Each Country Report provides the current level and likely changes of the following 17 risk components (12 covering our 18-month forecast and five covering our five-year forecast), which are also used in compiling the risk scores.
18-Month Risk Factors
Twelve factors are analyzed from an 18-month forecast perspective, including political turmoil, which is included in both the 18-month and the five-year forecasts.
Turmoil. Actions that can result in threats or harm to people or property by political groups or foreign governments, operating within the country or from an external base:
- Riots and demonstrations
- Politically motivated strikes
- Disputes with other countries that may affect business
- Terrorism and guerrilla activities
- Civil or international war
- Street crime that might affect international business personnel
- Organized crime having an impact on political stability or foreign business
Not included in turmoil are legal, work-related labor strikes that do not lead to violence.

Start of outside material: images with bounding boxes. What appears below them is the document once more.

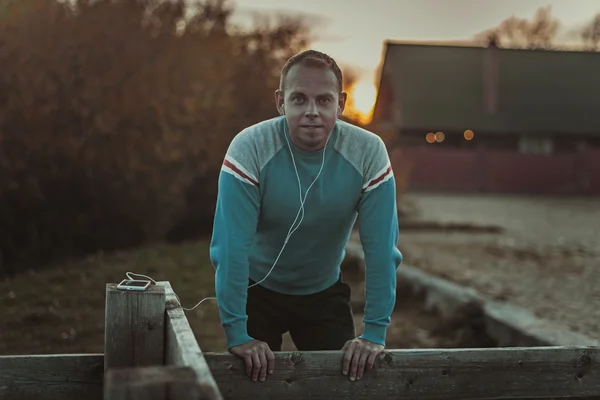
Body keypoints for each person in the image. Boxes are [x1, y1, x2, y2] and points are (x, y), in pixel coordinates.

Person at [209, 49, 403, 383]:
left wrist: (374, 332)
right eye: (299, 99)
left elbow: (381, 250)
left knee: (343, 384)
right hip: (256, 289)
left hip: (323, 293)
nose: (312, 112)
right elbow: (230, 247)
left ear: (340, 104)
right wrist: (237, 333)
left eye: (324, 100)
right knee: (252, 385)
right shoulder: (250, 148)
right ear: (280, 102)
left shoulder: (368, 152)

Equity Restrictions. Limitations on the foreign ownership of businesses, emphasizing sectors where limitations are especially liberal or especially restrictive.
Operations Restrictions. Restrictions on procurement, hiring foreign personnel, or locating business activities, as well as the efficiency and honesty of officials with whom business executives must deal and the effectiveness and integrity of the judicial system.

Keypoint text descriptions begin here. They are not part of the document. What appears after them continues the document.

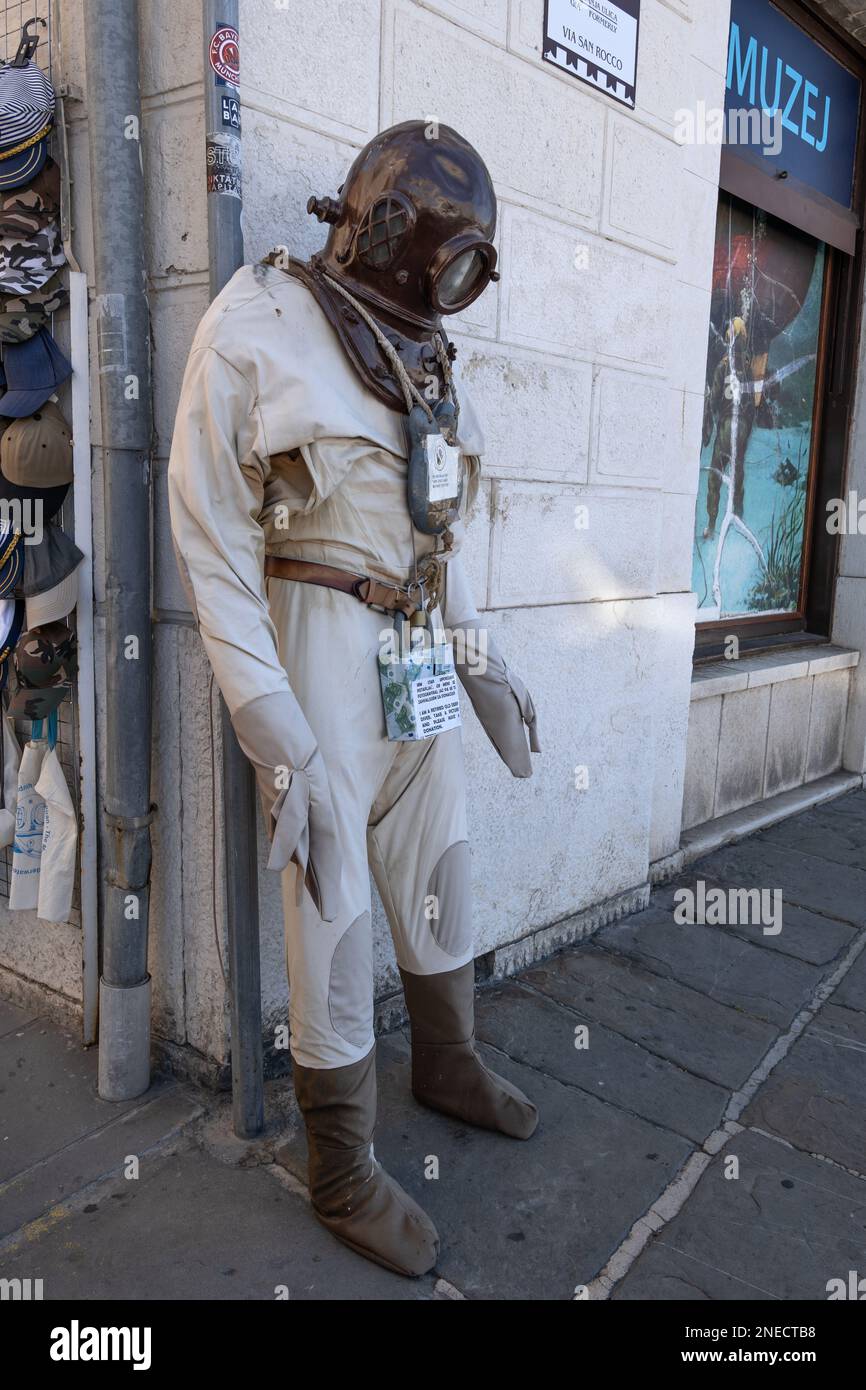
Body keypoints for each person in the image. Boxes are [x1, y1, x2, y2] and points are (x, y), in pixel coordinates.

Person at [168, 121, 541, 1277]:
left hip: (415, 652)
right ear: (384, 228)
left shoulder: (423, 357)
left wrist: (480, 662)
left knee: (442, 862)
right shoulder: (259, 328)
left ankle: (447, 1055)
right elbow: (213, 539)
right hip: (320, 655)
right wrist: (267, 721)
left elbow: (435, 532)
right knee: (328, 900)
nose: (456, 285)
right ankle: (338, 1163)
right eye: (447, 257)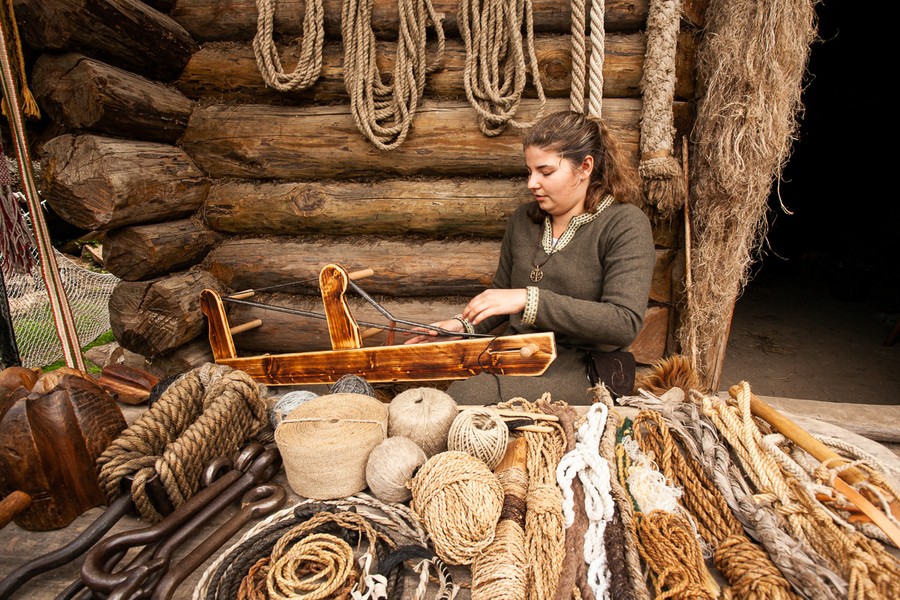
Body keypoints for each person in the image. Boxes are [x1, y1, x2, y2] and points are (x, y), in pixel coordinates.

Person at [405, 110, 655, 404]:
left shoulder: (624, 224)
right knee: (441, 398)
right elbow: (500, 296)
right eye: (530, 171)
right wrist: (462, 325)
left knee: (470, 397)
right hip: (516, 357)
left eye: (545, 172)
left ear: (585, 167)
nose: (532, 183)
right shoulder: (523, 221)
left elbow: (623, 322)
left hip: (586, 369)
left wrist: (530, 299)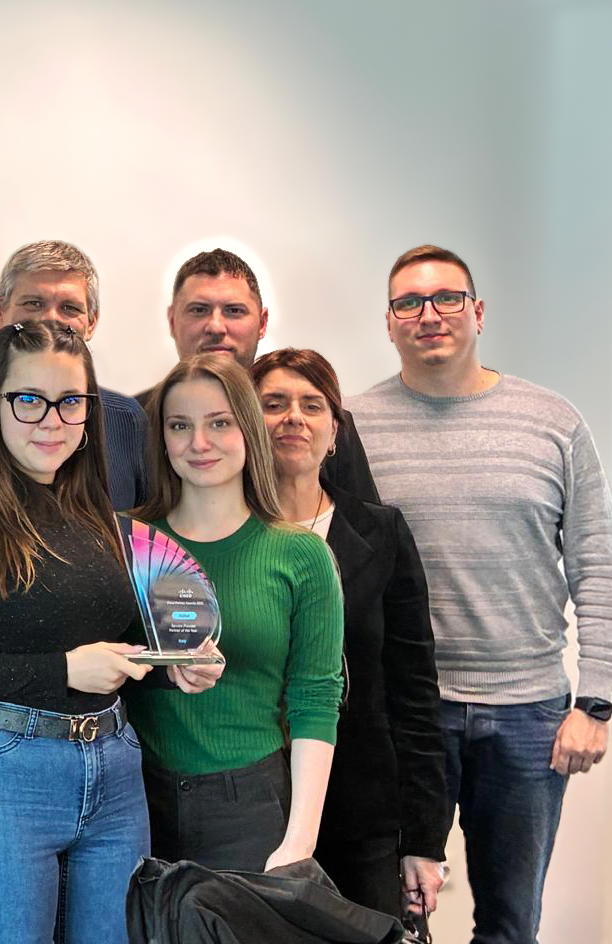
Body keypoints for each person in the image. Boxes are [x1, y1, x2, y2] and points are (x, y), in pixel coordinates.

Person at [0, 321, 221, 942]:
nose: (51, 420)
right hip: (6, 777)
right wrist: (61, 670)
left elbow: (115, 654)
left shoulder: (102, 519)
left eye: (70, 402)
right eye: (29, 400)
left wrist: (175, 668)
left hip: (116, 773)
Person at [349, 245, 612, 943]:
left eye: (445, 298)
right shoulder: (352, 428)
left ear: (477, 311)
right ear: (388, 321)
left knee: (509, 919)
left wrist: (594, 701)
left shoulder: (550, 423)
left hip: (527, 716)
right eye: (408, 302)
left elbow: (596, 565)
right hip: (406, 712)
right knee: (393, 917)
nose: (428, 314)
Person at [252, 348, 451, 919]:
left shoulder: (381, 533)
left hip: (361, 812)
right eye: (273, 403)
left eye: (312, 405)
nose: (294, 417)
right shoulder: (221, 533)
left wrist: (422, 839)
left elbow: (414, 692)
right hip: (248, 805)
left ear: (335, 430)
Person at [127, 354, 345, 873]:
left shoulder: (302, 555)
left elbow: (315, 698)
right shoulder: (127, 544)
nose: (199, 443)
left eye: (220, 423)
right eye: (180, 425)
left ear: (249, 429)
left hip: (249, 806)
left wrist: (299, 843)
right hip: (133, 801)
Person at [140, 248, 378, 502]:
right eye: (199, 310)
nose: (216, 327)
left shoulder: (317, 422)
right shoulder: (133, 420)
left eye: (234, 311)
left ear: (262, 323)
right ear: (173, 321)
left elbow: (365, 530)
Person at [0, 241, 149, 509]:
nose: (50, 319)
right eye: (33, 303)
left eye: (70, 308)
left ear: (91, 322)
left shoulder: (127, 420)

Taxation Discrimination. The formal and informal tax policies that either lead to bias against, or special advantages favoring international business.

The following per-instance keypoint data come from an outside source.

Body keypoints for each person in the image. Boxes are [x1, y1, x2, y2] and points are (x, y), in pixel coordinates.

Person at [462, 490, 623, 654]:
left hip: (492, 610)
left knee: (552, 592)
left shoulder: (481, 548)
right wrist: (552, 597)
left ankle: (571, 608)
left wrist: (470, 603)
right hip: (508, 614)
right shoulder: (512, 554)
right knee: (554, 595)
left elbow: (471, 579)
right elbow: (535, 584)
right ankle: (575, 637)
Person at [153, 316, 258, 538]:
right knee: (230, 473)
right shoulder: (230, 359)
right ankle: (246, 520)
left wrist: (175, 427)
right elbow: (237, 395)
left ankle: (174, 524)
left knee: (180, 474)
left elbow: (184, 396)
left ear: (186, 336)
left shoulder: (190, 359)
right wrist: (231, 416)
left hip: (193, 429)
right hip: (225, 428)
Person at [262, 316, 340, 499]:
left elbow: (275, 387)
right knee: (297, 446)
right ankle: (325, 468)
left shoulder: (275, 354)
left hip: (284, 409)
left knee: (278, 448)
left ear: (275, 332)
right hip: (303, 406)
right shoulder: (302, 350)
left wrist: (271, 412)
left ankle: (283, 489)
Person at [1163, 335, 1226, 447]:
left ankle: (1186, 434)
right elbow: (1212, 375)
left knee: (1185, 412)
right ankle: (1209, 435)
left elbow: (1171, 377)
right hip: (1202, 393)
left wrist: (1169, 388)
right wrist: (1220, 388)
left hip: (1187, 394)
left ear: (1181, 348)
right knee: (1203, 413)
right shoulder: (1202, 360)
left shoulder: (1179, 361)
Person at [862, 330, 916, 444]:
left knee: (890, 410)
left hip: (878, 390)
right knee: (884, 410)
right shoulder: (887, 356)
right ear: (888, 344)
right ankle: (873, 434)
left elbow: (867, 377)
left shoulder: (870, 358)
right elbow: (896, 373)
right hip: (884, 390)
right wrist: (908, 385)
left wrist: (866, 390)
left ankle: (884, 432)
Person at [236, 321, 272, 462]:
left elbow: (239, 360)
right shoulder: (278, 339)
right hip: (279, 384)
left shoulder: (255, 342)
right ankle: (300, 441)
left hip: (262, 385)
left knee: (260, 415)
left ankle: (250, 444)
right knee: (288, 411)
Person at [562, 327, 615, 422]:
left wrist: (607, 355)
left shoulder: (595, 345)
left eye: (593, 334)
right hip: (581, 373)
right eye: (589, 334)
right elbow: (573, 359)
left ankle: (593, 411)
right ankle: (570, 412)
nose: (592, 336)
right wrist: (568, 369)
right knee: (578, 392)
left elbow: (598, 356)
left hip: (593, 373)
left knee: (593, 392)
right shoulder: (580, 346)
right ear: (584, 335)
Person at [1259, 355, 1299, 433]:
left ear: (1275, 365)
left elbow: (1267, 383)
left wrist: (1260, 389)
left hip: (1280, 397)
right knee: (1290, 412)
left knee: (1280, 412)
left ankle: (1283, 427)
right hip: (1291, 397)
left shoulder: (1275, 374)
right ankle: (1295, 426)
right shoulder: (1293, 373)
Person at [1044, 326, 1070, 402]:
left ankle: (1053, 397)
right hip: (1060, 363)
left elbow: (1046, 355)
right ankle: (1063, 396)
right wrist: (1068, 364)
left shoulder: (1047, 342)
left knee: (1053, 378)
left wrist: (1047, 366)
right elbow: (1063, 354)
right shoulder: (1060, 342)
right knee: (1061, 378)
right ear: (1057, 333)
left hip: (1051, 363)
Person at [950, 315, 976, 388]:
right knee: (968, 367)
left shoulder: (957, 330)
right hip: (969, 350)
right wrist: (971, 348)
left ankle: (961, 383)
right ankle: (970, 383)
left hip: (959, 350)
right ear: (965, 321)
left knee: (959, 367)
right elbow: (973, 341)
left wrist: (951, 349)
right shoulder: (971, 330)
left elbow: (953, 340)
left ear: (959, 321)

Repatriation Restrictions. Formal and informal rules regarding the reparation of profits, dividends, and investment capital.
Exchange Controls. Formal policies, informal practices, and financial conditions that either ease or inhibit converting local currency to foreign currency, normally a firm’s home currency.
Tariff Barriers. The average and range of financial costs imposed on imports.
Other Import Barriers. Formal and informal quotas, licensing provisions, or other restrictions on imports.
Payment Delays. The punctuality, or otherwise, with which government and private importers pay their foreign creditors, based on government policies, domestic economic conditions, and international financial conditions.
Fiscal and Monetary Expansion. An assessment of the effect of the government’s spending, taxing, interest rate and other monetary policies. The assessment is based on a judgment as to whether the expansion is inadequate for a healthy business climate, acceptably expansionist, or so excessively expansionist as to threaten inflation or other economic disorder.
Labor Policies. Government policies, trade union activity, and productivity of the labor force that create either high or low costs for businesses.
Foreign Debt. The magnitude of all foreign debt relative to the size of the economy and the ability of the country’s public and private institutions to repay debt service obligations promptly.
Five-Year Risk Factors
Four additional factors are analyzed from a five-year forecast perspective. (Turmoil is included in both the 18-month and the five-year forecasts.)
Investment Restrictions. The current base and likely changes in the general climate for restricting foreign investments.
Trade Restrictions. The current base and the likely changes in the general climate for restricting the entry of foreign trade.
Domestic Economic Problems. The ranking of the country according to its most recent five-year performance record in per capita GDP, GDP growth, inflation, unemployment, capital investment, and budget balance.
International Economic Problems. The ranking of the country according to its most recent five-year performance record in current account (as a percentage of GDP), the ratio of debt service to exports, and the annual percentage change in the value of the currency.
We use these 17 factors in our summary risk ratings, first estimating the current risk level of each factor and then forecasting the change in its risk level under each of the three most likely regime scenarios. The numerical equivalents of these current and forecast levels are then used to calculate the risk scores.